The European Food Safety Authority (EFSA) only confirms that EPA and DHA contribute to a normal function of the heart. This is already done with a daily intake of 250 mg.

EFSA rejects some attributed effects. The following notes can therefore be formulated at the moment:

– Omega-3 has no detectable positive effect on cholesterol levels in human blood.

– There is no detectable positive effect on the immune system. Omega-3 is therefore also not generally detectable anti-inflammatory or immunomodulating.

– Omega-3 does not have a demonstrable positive effect on blood sugar.

– Omega-3 does not give the skin any detectable protection against UV damage.

What remains of the healthy omega-3?

These omega-3 effects are scientifically proven according to the Consumer Centre

The Consumer Centre points out that only the following effects have been sufficiently demonstrated scientifically:

  • EPA, DHA and also ALA receive normal cholesteroland triglyceride levels and normal blood pressure. This requires 2 to 3 g daily.
  • EPA, DHA and also ALA are necessary for normal brain function, vision and heart function. Only 250 mg daily are required here.

In addition, there are three special characteristics for unborn babies, infants and children:

  • DHA helps normal vision development in infants up to 12 months of age.
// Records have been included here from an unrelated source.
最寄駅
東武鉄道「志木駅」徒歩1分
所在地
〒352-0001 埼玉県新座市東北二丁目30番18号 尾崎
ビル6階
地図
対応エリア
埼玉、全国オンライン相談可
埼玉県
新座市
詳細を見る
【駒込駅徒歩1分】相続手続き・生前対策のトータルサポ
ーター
This requires 100 mg daily.
  • DHA via the mother helps the normal development of the brain and eyes in the fetus and in the infant when the mother is breastfeeding. Here, an additional 200 mg daily are required about the mother’s own needs.
  • The ALA needs a special relationship again. If at least 0.2% of the total energy is absorbed daily via ALA and at least 1% of the total energy is added to the omega-6 fatty acid called linoleic acid, both are necessary for healthy growth and development in children.

All other effects are currently not scientifically proven, according to the Consumer Centre.